The annotated unigenes were used to study primary and secondary metabolic pathways. For the four primary metabolic pathways investigated, all essential structural genes were found (Additional File 3). The putative pathway genes from tea were highly similar to those from the model dicot plant Arabidopsis or other dicot plants. We also analyzed six families of house-keeping genes to evaluate the completeness of our transcriptome coverage. More than 70.5% of these high copy number genes had full-length ORFs. We believe future large-scale sequencing efforts on tea genome and transcriptome will increase the coverage of our dataset even further.

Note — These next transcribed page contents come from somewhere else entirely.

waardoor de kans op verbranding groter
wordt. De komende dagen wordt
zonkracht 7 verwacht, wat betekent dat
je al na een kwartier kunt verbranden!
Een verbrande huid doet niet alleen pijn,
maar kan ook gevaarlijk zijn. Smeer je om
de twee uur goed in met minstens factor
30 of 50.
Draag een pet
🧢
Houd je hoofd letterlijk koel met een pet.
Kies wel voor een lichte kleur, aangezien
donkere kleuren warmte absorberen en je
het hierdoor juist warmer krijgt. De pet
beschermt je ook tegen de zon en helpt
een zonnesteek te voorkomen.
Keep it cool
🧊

The quality of tea in large part depends on its metabolic profiles. We focused on flavonoids, theanine and caffeine biosynthesis for additional analyses. We were able to find almost all metabolic genes from these pathways (Figure 7 and Additional File 4). Many of these genes appeared to form multi-gene families. It implies that the tea genome, like many other higher plants, went through one or more round of genome duplications during evolution. C. sinensis has a diploid genome, thus, extensive genome re-arrangement might have occurred. We are interested in using SNPs analysis to better understand the genome structure when more RNA-seq data has been obtained.
A few genes are currently missing in these pathways, which might be due to their low expression, insufficient sampling, or ineffective annotations. Some of these genes, such as guanosine deaminase and N-methylnucleosidase, have not been reported in plants before. On the other hand, we found some genes that might play important roles in the above mentioned pathways. For example, many glycosylation enzymes and cytochrome P450 genes were discovered in the transcriptome, which might contribute to the extensive modifications of various secondary compounds found in tea leaf extracts.
By comparing our transcriptome data with four previously prepared cDNA libraries analyzed by EST sequencing, we showed that the number of unigenes from RNA-seq was approximate 20 times more than the existing cDNA libraries. Yet, a small number of genes discovered in the cDNA libraries did not generate BLAST hits in the Illumina transcriptome, which could be resolved by increasing the sequencing depth, enhancing the accuracy of the assembly, and perfecting gene annotation strategies. We have selected two sets of structural enzymes to validate our gene annotations. Each one of them generated the expected band size by RT-PCR, and qRT-PCR analysis showed consistent expression patterns. We are confident that our transcriptome dataset is a valuable addition to the publicly available tea genomic information.